Exercise —
In the lines below, look for "test". Copy each line where it appears.

Data for this task —
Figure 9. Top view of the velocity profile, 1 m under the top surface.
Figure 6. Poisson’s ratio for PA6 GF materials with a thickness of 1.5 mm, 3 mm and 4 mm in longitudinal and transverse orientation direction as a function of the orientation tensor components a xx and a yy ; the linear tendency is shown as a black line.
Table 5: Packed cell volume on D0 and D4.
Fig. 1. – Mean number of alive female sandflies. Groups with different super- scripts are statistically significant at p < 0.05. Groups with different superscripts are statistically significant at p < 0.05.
==
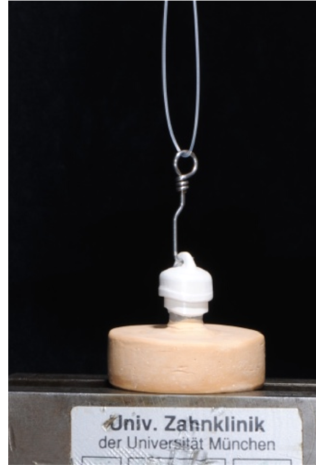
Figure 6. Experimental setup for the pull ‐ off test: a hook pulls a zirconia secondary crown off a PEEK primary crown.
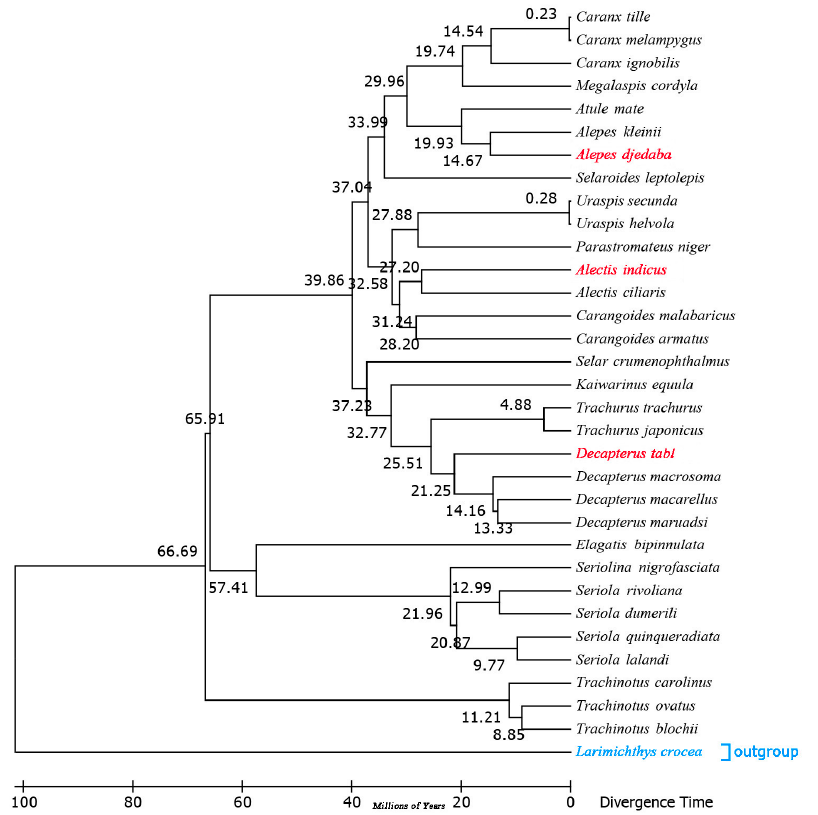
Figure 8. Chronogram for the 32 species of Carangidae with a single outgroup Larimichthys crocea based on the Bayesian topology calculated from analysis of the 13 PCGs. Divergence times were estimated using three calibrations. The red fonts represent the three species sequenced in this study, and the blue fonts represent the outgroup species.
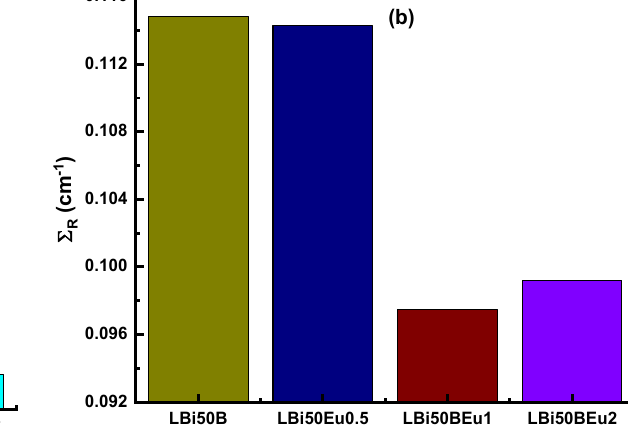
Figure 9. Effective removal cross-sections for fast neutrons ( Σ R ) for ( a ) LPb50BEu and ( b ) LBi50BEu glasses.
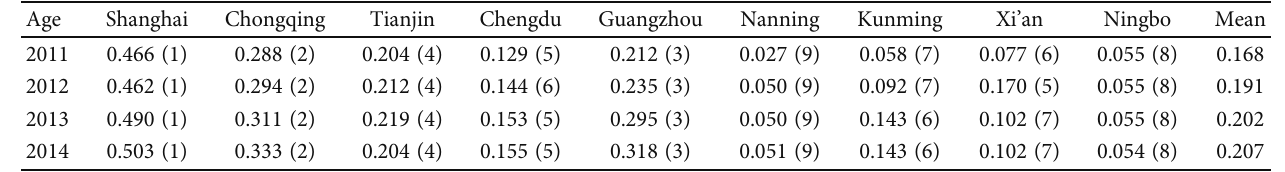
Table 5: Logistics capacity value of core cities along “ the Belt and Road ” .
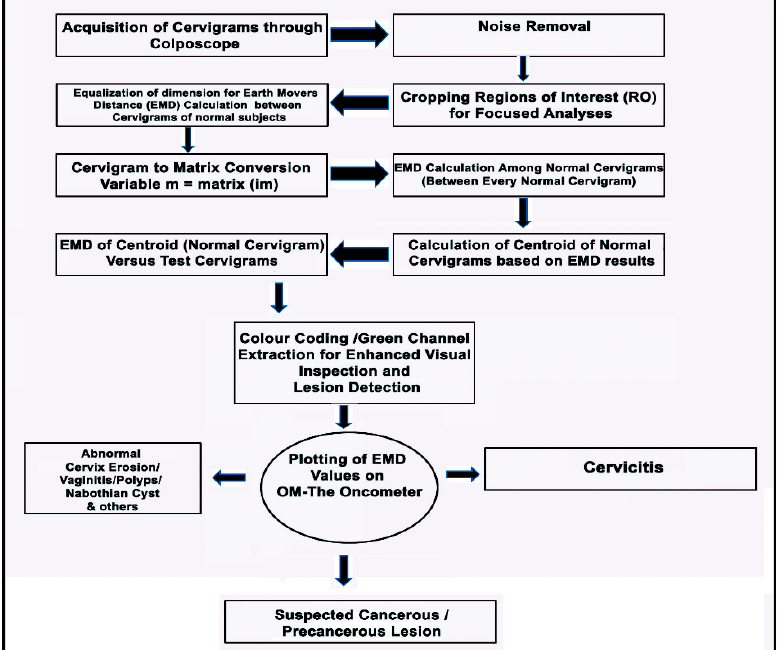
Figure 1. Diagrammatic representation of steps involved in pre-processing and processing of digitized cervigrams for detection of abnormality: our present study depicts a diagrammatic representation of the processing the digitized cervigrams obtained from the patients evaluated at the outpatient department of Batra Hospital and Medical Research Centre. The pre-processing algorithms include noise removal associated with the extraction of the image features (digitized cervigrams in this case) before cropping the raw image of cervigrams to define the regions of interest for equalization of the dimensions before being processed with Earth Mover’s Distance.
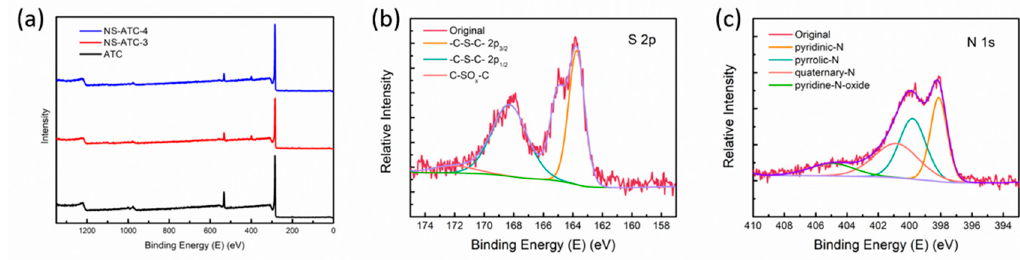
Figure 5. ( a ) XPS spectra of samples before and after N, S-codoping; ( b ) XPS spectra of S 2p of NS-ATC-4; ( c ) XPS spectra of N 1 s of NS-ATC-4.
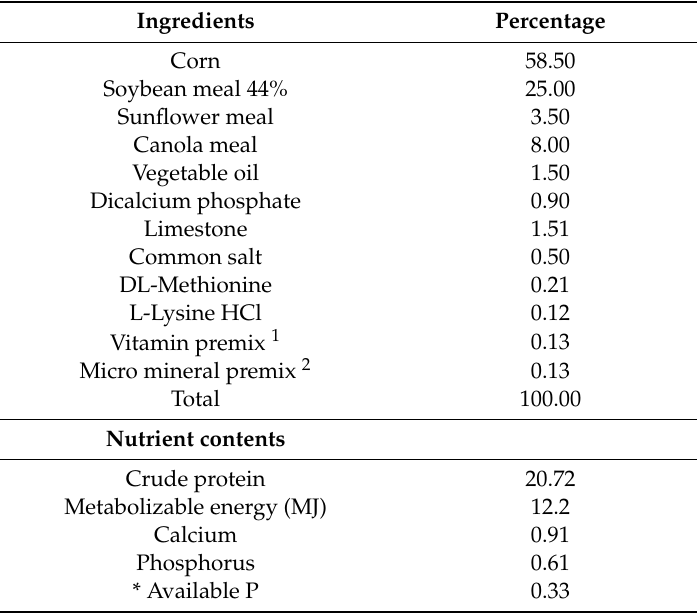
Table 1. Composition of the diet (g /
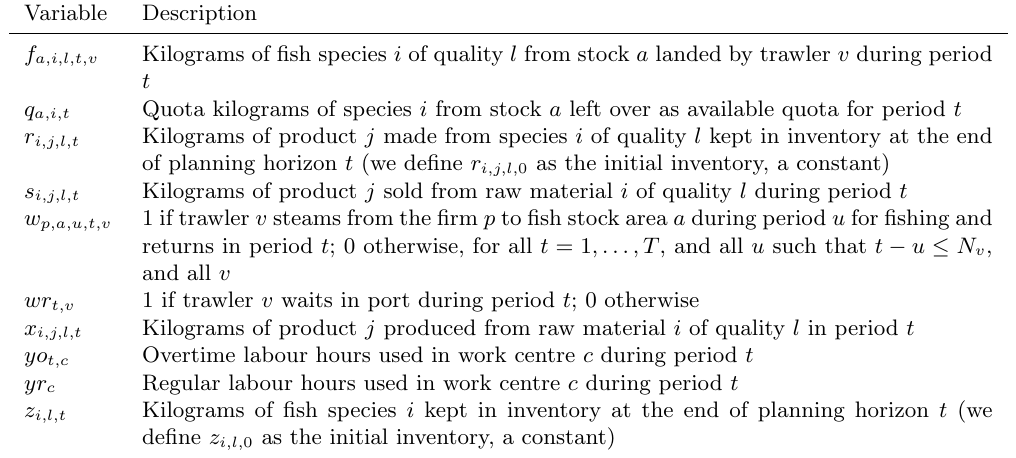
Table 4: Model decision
--
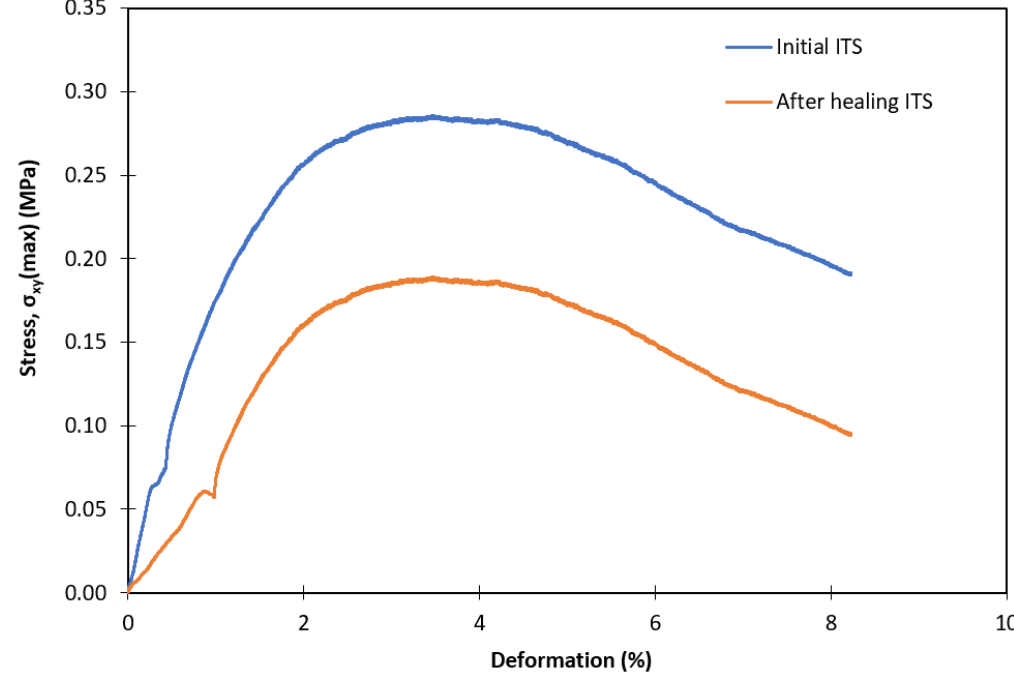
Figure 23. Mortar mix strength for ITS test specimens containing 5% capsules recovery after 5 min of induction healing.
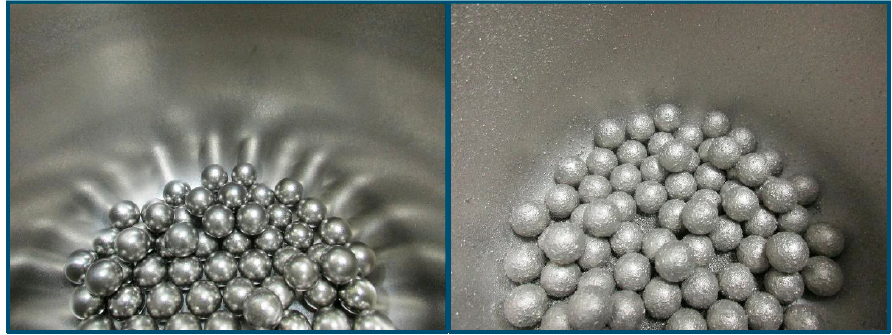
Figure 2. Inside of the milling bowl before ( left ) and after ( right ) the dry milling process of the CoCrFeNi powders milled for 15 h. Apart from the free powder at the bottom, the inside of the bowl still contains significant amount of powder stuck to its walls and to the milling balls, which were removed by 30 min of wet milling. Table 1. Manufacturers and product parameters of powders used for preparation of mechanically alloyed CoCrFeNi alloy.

Answer to this problem —
Figure 6. Experimental setup for the pull ‐ off test: a hook pulls a zirconia secondary crown off a PEEK primary crown.
Figure 23. Mortar mix strength for ITS test specimens containing 5% capsules recovery after 5 min of induction healing.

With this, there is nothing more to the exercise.